"OCW and MIT’s digital resources have definitely changed the way I learn and my educational experience."
Duyen Nguyen | MIT Open Learning
Within two weeks of taking his first college-level physics course, Kyle Lee knew that he wanted to be a physicist.
Now a PhD candidate at SUNY Stony Brook, Kyle says that the way physicists think, combining physical intuition and mathematics to find creative solutions to problems, is what drew him to the field. He would quickly learn to problem-solve like a physicist. While he enjoyed his first physics course, Kyle found the classes at his community college to be insufficient and began looking online for other resources. That’s when he came across MIT OpenCourseWare, and his newfound dream started to become a reality.
After graduating from high school, he wasn’t sure about what he wanted to study—or even if college was the right path for him. His family came to the United States from South Korea when he was young so that he could have better opportunities. But despite doing well in school, Kyle received little guidance. He owned a telescope and would drive to the California deserts to look at the stars, but his interests in exploration hadn’t yet taken shape. He took a semester off before enrolling in a nearby community college. “I became desperate to find something to be passionate about,” he says. “I didn’t think about grades and just took classes I thought I would enjoy.”

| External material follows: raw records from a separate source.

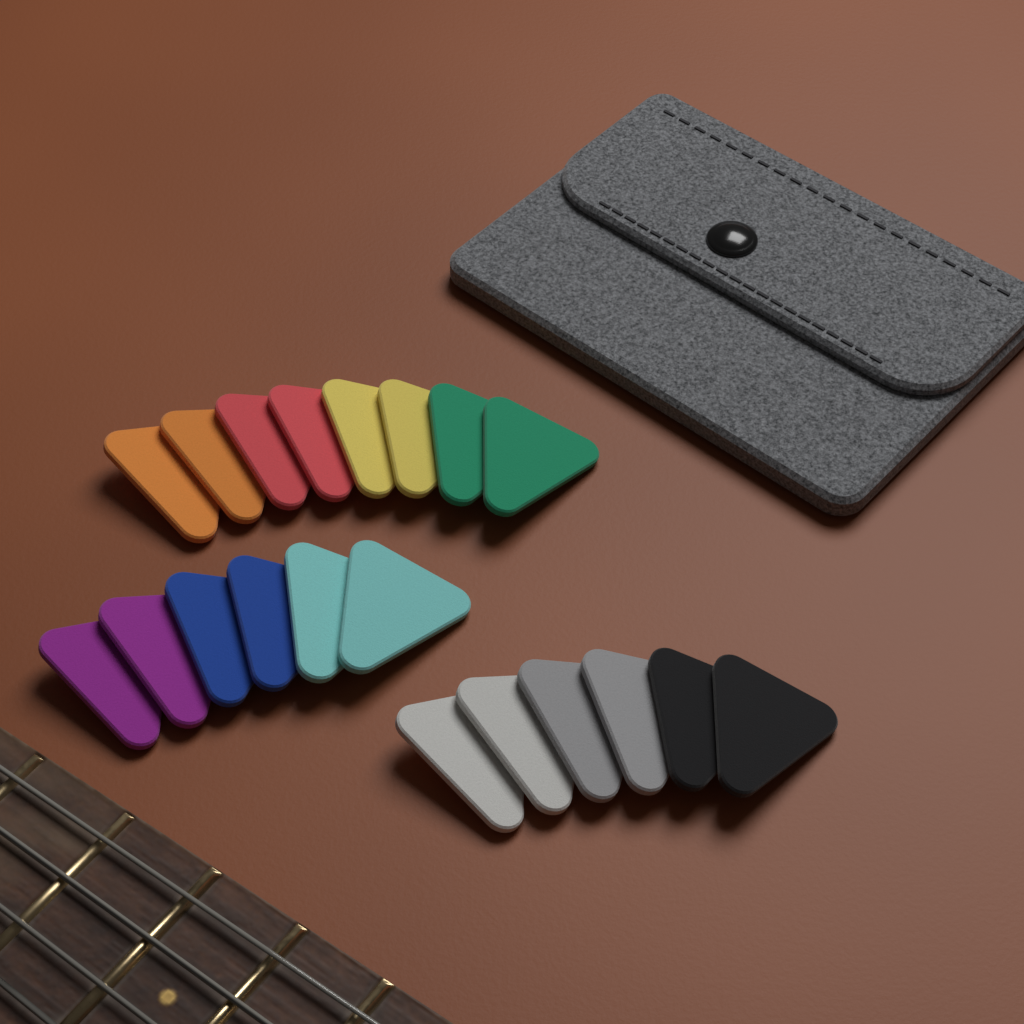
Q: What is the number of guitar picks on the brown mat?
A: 20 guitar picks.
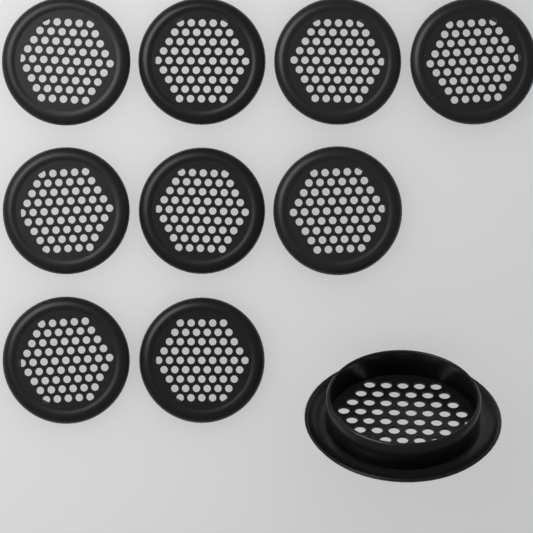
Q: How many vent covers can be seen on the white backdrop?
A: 10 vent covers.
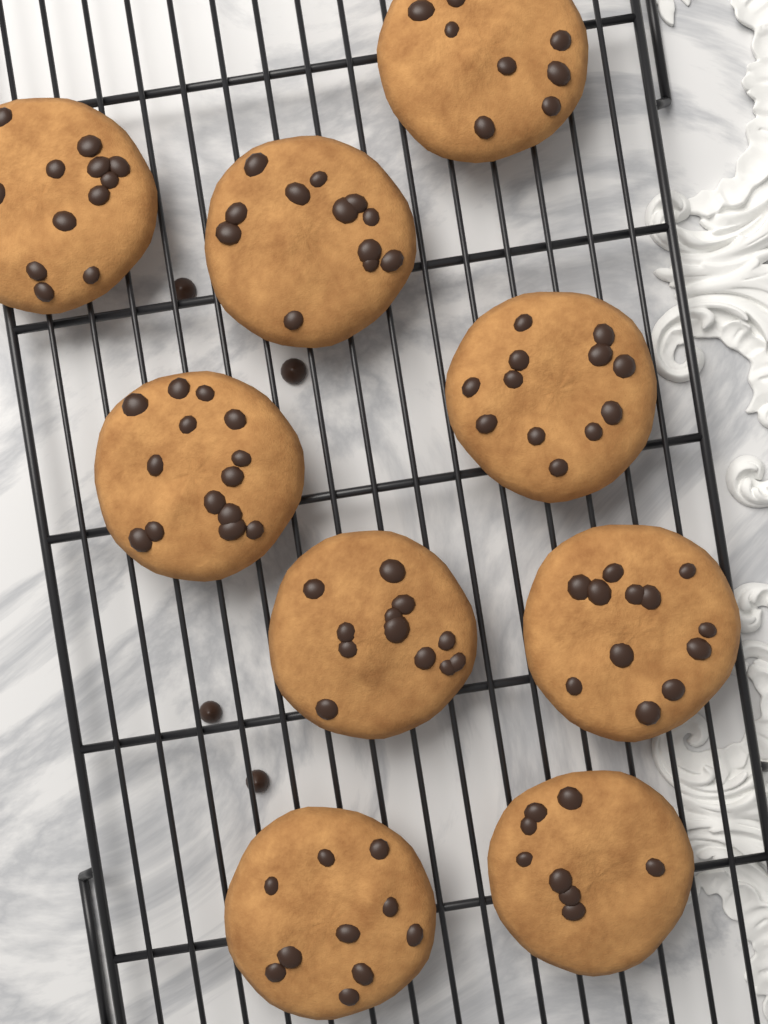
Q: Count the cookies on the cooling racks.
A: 9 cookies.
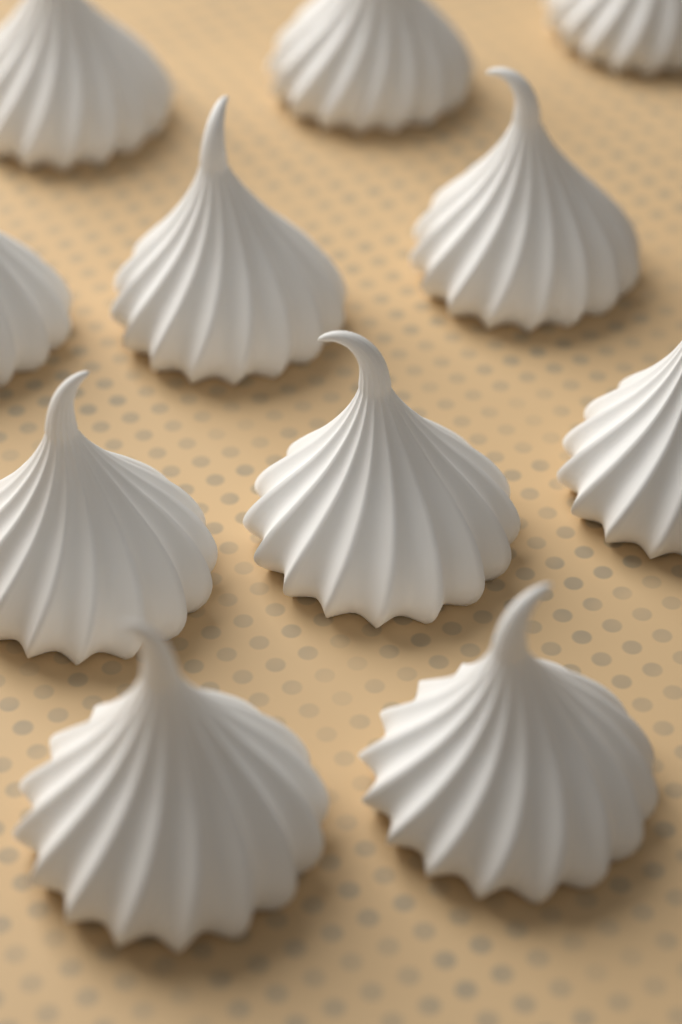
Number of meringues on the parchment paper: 11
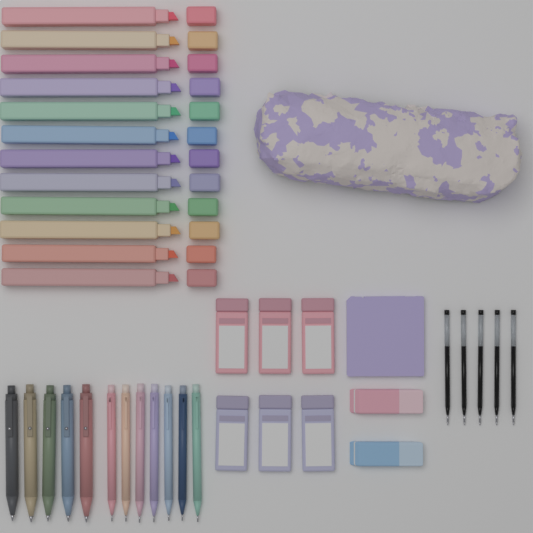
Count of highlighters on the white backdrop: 12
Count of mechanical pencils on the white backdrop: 7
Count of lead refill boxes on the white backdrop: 6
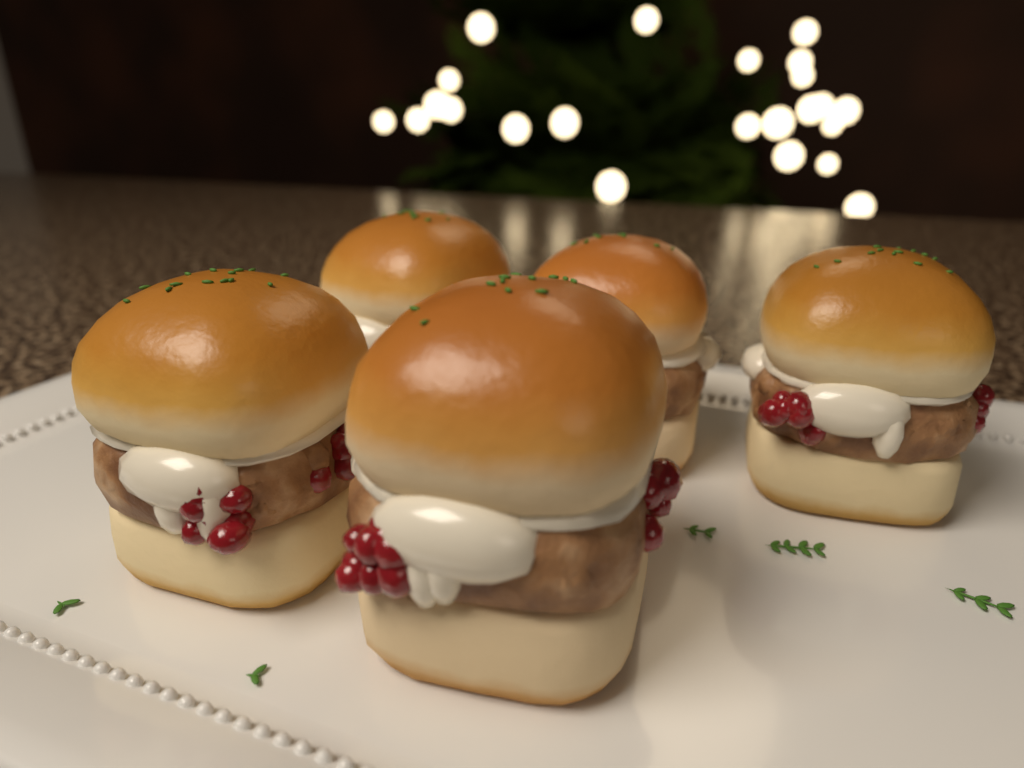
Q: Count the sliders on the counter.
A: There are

An aptitude test pointing him to electrical engineering—a career he’d never even heard of—landed him in the physics class where he’d find his calling.
“I knew I had to distinguish myself if I wanted to be a physicist,” he recalls.
Through OCW, Kyle discovered not only MIT’s physics and math courses, but the world of free and open digital educational resources. With the advanced knowledge he gained from the lectures and other course materials on OCW and similar platforms—and the confidence that this gave him—Kyle knocked on the door of a physics professor at UC Irvine to ask for a research position.
After that, the doors continued to open for Kyle. He was accepted to Chapman University’s newly established physics program, where his excellent grades and the research he was doing at UC Irvine earned him a full scholarship. For Kyle, coming from a working-class immigrant background, this was the only path to affording an education at a four-year institution. It’s a path that he’s worked hard to pave.
But along the way, OCW has been there to help. Today, Kyle still consults OCW resources to remind himself of certain concepts. “During my PhD, I took Effective Field Theory,” a graduate-level course available on both OCW and MITx, “which has had a huge impact on my work,” he says. And recently, the MIT department of physics invited Kyle to speak at the Theoretical Physics Seminar on campus, where he shared his work on quantum chromodynamics, a theory of the strong nuclear force. There, he met many of the leading physicists whom he’d admired for years.
As he prepares to complete his PhD, Kyle reflects, “I strongly believe in OCW’s mission to make this sophisticated knowledge available globally. It really has changed the entire path of my educational career.”